Now this is a young woman who has every reason to be afraid and worried. She knows that her pregnancy will, at best, make her the subject of gossip, snickering and shaming. She knows that at worst, it could lead to her death as an adulterer.  She has been given the unimaginable responsibility of raising the Messiah, something nothing can really prepare you for.

And yet she has hope — not the wishing kind that would have her saying, “Man,it would really be nice if God shows up!”

Her hope is the expecting kind, the kind that says, “I know what God has done in the past, and I know He will do it again.”

Confession: There’s a cynical world-weariness still lurking in dark corners of my soul that thinks this not something a real person could actually do or feel in times of trouble. The Mary I met in Sunday school was someone so impossibly holy that although I found her admirable, she was no more real than a princess in a fairy tale.

And yet, as I have grown in age and faith, I know that there are people — real people — who have the same kind of expecting hope as Mary.

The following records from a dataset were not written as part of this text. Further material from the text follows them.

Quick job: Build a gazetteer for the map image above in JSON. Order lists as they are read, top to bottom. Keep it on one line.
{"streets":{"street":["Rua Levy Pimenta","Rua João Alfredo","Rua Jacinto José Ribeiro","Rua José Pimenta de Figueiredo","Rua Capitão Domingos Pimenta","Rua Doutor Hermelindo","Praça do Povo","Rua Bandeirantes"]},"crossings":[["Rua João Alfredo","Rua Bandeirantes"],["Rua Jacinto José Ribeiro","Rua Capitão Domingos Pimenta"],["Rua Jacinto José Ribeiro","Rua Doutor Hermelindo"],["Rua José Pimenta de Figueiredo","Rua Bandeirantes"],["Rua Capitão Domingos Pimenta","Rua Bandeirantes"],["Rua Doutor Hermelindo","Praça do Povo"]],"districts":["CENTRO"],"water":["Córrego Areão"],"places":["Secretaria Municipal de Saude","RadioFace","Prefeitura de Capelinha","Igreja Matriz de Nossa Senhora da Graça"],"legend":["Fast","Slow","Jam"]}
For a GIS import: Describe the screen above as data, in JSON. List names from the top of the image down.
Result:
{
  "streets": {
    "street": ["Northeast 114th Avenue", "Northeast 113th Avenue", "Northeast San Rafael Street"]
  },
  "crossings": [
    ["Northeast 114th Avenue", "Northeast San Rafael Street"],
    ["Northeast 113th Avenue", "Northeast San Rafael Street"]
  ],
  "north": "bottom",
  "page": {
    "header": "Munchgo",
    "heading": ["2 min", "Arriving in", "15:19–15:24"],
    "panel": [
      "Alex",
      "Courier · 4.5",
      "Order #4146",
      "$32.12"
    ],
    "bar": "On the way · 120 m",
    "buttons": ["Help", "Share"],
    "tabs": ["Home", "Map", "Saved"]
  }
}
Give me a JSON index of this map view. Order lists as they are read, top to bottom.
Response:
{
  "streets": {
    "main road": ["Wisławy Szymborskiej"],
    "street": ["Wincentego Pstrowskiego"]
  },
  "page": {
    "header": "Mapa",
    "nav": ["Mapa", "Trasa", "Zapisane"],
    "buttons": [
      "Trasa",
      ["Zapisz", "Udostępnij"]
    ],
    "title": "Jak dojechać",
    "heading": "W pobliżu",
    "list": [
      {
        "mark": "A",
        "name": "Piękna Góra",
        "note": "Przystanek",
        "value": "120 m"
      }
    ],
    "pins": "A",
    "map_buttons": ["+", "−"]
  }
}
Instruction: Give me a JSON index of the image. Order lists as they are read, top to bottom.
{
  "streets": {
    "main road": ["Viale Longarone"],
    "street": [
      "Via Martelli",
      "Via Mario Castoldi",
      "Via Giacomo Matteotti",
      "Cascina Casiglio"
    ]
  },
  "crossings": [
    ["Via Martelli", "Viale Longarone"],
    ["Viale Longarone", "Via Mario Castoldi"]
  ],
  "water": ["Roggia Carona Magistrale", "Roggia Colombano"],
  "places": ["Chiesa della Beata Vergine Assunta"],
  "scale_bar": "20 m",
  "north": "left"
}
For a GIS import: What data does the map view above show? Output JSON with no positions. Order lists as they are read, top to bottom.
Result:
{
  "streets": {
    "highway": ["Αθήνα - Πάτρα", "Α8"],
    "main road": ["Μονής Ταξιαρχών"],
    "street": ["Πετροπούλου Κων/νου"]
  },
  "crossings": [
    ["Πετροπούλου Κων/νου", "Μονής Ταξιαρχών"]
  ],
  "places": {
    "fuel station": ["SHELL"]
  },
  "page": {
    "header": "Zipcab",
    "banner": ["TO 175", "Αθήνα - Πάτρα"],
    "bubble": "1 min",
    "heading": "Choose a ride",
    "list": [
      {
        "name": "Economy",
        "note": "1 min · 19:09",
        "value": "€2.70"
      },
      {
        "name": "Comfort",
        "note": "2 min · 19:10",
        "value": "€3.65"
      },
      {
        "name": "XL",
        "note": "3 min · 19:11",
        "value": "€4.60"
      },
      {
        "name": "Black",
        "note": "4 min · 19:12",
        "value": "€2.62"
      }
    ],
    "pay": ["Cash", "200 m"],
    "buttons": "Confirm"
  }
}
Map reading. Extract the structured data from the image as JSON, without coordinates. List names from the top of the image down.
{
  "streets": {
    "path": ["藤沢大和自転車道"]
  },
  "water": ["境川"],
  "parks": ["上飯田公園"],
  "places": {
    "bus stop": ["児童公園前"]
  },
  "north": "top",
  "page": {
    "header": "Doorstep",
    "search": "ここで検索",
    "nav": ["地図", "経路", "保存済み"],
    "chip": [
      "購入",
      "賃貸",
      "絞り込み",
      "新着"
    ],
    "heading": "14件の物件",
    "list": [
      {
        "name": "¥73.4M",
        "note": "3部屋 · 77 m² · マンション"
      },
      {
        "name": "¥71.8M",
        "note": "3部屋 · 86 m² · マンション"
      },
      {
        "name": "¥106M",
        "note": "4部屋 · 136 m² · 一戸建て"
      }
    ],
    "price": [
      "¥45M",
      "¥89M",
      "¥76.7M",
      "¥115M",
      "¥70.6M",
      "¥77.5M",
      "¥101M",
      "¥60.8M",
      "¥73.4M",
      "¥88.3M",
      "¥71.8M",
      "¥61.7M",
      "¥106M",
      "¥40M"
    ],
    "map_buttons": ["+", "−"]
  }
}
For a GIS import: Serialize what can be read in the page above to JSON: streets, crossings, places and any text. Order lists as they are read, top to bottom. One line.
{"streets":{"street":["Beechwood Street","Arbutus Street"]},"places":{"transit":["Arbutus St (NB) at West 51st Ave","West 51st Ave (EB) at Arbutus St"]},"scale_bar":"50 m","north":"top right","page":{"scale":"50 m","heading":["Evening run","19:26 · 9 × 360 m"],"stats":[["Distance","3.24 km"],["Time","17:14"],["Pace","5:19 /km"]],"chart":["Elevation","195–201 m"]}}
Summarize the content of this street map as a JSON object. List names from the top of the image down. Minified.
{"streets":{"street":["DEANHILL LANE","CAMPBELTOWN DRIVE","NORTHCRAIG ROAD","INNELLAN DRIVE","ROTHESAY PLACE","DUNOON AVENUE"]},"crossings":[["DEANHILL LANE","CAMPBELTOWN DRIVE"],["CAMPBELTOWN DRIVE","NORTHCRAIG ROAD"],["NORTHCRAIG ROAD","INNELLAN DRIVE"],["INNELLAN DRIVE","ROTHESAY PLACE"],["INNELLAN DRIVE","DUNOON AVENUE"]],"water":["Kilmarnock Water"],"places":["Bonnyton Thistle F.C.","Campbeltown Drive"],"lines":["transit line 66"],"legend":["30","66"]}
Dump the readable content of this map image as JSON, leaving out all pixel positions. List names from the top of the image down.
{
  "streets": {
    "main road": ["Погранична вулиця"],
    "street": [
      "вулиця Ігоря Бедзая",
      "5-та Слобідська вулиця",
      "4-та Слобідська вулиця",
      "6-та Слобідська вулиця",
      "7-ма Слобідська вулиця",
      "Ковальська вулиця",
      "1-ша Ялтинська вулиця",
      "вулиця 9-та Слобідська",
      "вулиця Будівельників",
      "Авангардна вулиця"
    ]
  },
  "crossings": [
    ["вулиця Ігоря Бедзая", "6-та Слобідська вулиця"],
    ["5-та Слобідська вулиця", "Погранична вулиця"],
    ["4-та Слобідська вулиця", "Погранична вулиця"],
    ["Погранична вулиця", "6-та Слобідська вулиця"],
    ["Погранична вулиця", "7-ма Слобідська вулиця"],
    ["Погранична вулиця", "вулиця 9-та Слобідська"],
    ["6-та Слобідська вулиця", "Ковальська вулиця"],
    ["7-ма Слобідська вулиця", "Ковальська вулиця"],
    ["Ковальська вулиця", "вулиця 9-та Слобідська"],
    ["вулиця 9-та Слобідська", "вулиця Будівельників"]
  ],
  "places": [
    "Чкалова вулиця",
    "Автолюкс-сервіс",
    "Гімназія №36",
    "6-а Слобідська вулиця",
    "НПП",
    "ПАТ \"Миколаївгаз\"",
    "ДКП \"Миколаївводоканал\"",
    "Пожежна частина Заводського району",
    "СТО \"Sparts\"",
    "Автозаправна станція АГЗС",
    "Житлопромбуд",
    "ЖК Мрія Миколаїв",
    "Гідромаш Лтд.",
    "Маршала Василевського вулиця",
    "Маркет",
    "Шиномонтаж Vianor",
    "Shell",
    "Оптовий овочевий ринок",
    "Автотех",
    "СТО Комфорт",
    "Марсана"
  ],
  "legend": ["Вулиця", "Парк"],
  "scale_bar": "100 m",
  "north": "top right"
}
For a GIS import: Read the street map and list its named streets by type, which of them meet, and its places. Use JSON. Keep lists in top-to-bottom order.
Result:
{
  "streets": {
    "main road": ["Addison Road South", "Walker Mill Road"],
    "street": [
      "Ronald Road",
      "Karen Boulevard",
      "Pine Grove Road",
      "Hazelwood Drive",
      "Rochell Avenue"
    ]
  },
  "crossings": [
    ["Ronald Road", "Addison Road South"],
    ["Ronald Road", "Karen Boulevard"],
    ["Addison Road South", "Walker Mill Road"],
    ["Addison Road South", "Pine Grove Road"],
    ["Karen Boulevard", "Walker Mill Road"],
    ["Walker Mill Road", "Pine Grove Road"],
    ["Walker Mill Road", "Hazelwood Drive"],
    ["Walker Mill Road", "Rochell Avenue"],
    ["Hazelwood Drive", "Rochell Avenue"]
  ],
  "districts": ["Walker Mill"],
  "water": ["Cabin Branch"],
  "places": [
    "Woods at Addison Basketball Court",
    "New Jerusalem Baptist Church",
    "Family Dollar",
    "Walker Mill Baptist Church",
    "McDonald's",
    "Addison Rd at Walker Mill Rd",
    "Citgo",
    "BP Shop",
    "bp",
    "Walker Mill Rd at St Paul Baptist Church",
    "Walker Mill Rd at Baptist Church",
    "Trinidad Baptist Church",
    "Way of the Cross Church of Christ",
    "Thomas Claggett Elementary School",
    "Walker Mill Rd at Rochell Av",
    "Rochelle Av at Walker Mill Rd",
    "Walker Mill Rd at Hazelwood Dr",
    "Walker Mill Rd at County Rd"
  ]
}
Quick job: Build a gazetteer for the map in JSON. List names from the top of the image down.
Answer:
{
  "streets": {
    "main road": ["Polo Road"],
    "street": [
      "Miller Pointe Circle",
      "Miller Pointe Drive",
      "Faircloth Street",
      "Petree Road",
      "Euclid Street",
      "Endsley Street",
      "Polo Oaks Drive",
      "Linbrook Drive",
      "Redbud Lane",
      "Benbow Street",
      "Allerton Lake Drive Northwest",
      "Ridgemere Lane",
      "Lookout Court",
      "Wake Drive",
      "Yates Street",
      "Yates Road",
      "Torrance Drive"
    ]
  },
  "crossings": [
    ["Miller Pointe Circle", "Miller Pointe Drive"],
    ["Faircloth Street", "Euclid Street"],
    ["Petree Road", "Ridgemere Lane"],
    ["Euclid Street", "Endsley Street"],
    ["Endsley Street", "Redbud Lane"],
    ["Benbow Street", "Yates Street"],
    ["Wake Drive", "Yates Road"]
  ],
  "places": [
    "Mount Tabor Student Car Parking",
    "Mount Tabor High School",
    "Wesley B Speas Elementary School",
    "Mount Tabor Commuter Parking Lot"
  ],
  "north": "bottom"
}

Real people who face uncertainty with the certainty that God will act. Ordinary people who face death — their own or others’ — with a peace that undergirds to their grief. And I ask myself, how do they do it?  How did Mary? 

The answer lies in the angel’s declaration to Mary: “The Holy Spirit will come upon you, and the power of the Most High will overshadow you; therefore the child to be born will be called holy—the Son of God.”

The power of the Holy Spirit is what will make the impossible — a virgin conceiving — happen. It is also what makes it possible for her to have the joyous hope she sings about in her great song of praise.

Her expecting hope is nothing less than a gift of the Holy Spirit.

My jaded reaction that having this kind of hope isn’t something that real people could do is partly right: it isn’t something that comes naturally to us, or something we can manufacture. It is a gift we receive from God, a gift we can ask for and that will be joyfully given, a gift we can nurture, a gift that is nothing less than a beautiful mystery.

This gift allows Mary and us to do two things: remember God’s faithfulness to the individual and the community.   First, the gift of the Holy Spirit reminds her of what God has already done for her:

“For He who is mighty has done great things for me”  

Second, the Holy Spirit reminds her of what God has done for her community:

“He has shown strength with his arm…
he has exalted those of humble estate …
he has filled the hungry with good things …
He has helped his servant Israel …”
This Christmas, I’m asking for the gift of hope. I’m asking the Holy Spirit to come upon me and the power of the Most High to overshadow me, as He did to Mary.   I am praying Paul’s powerful prayer from Romans Chapter 15 over myself and over a world sorely in need:

“May the God of hope fill you with all joy and peace in believing, so that by the power of the Holy Spirit, you may abound in hope.”